In a shareholder newsletter released this week, the company reported that it built 12,807 Model S sedans in the second quarter, against a projected output of 12,500.

The Californian company lost US$184.2m (A$249.8m) in the second quarter of 2015, compared with a loss of US$61.9m (A$83.9m) in the same period in 2014.

Revenues climbed 24 per cent to US$955m (A$1294.9m) from US$769.3m (A$1043.3m), as car sales continued to rise.

Capital expenditure on its new battery ‘Gigafactory’ in Nevada that is set to open in 2016, as well as tooling up for the new Model X SUV, exceeded US$400 million.

The company has also reduced its production forecast for the Model S to “between 50,000 and 55,000 units”, down from a 2014 prediction of 60,000, indicating that the focus on Model X production may further slow Model S.

Tesla chairman and CEO Elon Musk indicated in a teleconference with shareholders that the gull-wing Model X is expected to launch in the third quarter of 2015, but it “might be the hardest car in the world to build”.

“Since production ramps rapidly late in Q4, a one-week push out of this ramp due to an issue at even a single supplier could reduce Model X production by approximately 800 units for the quarter,” the company said in a statement.

“Furthermore, since Model S and Model X are produced on the same general assembly line, Model X production challenges could slow Model S production.”

The Powerwall battery was due to begin deliveries in the US summer, but Tesla says that production will start “this quarter”, with an increase in production due by year’s end.

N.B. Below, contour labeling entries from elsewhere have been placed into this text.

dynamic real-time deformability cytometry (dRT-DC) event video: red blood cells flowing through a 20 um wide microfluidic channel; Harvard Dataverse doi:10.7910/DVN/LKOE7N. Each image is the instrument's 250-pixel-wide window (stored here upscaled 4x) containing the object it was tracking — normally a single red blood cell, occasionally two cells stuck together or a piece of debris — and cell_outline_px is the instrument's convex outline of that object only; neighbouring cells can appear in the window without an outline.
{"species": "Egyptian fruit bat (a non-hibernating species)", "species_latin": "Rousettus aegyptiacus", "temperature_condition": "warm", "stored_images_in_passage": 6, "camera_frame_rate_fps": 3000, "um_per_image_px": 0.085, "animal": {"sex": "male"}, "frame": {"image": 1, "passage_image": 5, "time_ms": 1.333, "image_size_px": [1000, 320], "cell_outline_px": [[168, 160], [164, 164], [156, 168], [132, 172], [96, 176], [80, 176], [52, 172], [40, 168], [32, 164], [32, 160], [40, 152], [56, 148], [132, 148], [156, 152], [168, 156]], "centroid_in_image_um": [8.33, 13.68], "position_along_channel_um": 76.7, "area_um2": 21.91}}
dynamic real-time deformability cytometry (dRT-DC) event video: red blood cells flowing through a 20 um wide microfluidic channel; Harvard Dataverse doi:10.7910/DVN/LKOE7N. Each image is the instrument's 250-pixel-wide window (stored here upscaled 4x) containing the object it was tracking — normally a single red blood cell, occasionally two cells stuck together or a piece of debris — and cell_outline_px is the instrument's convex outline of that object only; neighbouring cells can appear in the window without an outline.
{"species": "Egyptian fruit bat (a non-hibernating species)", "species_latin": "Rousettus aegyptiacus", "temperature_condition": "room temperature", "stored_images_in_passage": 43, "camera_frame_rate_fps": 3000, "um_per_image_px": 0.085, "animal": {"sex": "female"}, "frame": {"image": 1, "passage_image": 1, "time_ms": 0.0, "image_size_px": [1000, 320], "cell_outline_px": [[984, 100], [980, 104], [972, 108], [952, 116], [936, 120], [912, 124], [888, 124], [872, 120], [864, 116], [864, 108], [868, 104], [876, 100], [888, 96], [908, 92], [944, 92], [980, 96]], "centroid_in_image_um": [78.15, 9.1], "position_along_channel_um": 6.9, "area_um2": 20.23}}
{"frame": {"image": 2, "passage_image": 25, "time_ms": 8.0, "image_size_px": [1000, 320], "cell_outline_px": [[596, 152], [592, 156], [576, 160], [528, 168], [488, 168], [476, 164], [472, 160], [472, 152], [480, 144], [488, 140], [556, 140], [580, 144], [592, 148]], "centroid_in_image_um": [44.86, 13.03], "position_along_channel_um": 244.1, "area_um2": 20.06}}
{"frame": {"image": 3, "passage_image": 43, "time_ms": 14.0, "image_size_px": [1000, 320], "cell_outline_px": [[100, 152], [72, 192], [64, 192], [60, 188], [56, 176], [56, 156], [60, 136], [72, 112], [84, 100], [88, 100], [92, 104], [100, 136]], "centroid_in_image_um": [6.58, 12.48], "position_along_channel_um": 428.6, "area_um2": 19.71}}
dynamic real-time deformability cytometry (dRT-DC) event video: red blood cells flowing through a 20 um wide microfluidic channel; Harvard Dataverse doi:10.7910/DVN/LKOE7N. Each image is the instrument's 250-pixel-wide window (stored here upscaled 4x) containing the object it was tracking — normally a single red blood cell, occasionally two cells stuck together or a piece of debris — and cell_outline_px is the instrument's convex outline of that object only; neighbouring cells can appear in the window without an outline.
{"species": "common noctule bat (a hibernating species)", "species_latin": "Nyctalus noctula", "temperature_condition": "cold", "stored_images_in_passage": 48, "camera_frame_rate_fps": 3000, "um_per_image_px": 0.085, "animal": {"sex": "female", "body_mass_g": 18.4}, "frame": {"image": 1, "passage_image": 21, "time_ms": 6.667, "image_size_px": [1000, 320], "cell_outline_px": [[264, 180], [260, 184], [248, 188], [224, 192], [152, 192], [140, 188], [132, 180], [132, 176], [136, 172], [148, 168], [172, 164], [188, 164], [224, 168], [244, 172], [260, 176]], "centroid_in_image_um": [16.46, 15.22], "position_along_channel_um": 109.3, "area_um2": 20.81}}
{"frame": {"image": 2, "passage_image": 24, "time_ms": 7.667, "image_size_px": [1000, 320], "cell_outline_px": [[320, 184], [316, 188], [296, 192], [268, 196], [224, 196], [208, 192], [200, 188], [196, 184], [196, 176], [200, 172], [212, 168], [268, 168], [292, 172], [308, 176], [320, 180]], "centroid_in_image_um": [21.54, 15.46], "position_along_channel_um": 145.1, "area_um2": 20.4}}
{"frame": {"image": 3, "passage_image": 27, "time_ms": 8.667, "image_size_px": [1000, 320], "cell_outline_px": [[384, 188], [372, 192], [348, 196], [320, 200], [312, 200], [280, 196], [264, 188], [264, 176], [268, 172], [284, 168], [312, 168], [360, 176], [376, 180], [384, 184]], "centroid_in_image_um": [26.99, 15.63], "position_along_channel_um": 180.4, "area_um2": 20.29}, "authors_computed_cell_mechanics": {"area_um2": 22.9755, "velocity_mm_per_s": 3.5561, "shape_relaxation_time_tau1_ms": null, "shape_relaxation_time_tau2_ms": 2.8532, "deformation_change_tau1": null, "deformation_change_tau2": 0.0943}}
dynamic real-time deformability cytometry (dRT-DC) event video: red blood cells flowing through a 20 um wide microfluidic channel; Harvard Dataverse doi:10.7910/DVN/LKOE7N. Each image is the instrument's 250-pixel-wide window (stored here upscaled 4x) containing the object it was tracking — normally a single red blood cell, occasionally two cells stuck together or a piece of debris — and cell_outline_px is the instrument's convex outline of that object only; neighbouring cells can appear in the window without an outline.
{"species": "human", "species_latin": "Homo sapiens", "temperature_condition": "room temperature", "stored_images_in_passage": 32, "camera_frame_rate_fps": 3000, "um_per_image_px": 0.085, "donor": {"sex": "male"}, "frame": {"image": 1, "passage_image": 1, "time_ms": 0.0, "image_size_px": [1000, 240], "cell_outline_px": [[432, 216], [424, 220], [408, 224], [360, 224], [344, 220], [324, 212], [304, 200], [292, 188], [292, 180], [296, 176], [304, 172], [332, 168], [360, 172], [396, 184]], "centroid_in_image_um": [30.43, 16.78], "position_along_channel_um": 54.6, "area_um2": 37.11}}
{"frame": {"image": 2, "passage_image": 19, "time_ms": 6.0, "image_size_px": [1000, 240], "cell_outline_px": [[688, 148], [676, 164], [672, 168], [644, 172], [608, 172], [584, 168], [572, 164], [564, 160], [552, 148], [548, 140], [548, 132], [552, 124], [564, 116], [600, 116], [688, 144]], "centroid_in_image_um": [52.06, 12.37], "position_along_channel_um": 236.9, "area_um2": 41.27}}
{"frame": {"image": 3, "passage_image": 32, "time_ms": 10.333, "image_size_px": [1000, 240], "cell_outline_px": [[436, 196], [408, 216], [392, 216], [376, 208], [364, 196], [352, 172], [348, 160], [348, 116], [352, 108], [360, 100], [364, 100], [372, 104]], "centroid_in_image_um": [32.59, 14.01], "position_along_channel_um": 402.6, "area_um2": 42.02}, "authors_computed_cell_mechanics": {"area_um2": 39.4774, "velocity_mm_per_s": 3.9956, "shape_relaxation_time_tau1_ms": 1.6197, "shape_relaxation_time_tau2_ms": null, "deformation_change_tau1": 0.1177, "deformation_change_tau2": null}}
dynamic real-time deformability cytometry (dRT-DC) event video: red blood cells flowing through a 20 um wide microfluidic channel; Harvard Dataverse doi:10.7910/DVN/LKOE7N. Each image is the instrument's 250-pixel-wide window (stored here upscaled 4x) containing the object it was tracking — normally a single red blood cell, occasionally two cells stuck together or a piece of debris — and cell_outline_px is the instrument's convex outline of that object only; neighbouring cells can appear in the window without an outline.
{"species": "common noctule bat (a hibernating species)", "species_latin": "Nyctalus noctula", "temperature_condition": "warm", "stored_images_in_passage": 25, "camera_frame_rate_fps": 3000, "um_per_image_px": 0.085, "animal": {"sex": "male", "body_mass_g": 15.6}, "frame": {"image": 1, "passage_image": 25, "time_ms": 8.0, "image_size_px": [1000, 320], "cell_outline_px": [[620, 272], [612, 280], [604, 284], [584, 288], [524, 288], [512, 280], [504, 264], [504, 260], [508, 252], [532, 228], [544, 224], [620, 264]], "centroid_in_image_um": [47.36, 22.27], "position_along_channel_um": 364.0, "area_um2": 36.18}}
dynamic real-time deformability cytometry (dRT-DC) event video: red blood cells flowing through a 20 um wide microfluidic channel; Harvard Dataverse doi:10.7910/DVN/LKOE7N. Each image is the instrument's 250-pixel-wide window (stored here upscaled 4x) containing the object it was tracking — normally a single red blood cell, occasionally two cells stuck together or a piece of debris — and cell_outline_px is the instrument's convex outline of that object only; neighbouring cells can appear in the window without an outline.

The product is said to be sold out through to the end of 2016.

The company emphasised that it would not compromise the quality of its products in a bid to reduce lead-times.

“Simply put, in a choice between a great product or hitting quarterly numbers, we will take the former. To build long-term value, our first priority always has been, and still is, to deliver great cars,” it said.

The company has forecast that 50,000 cars will be built this year, rising to 500,000 by 2020.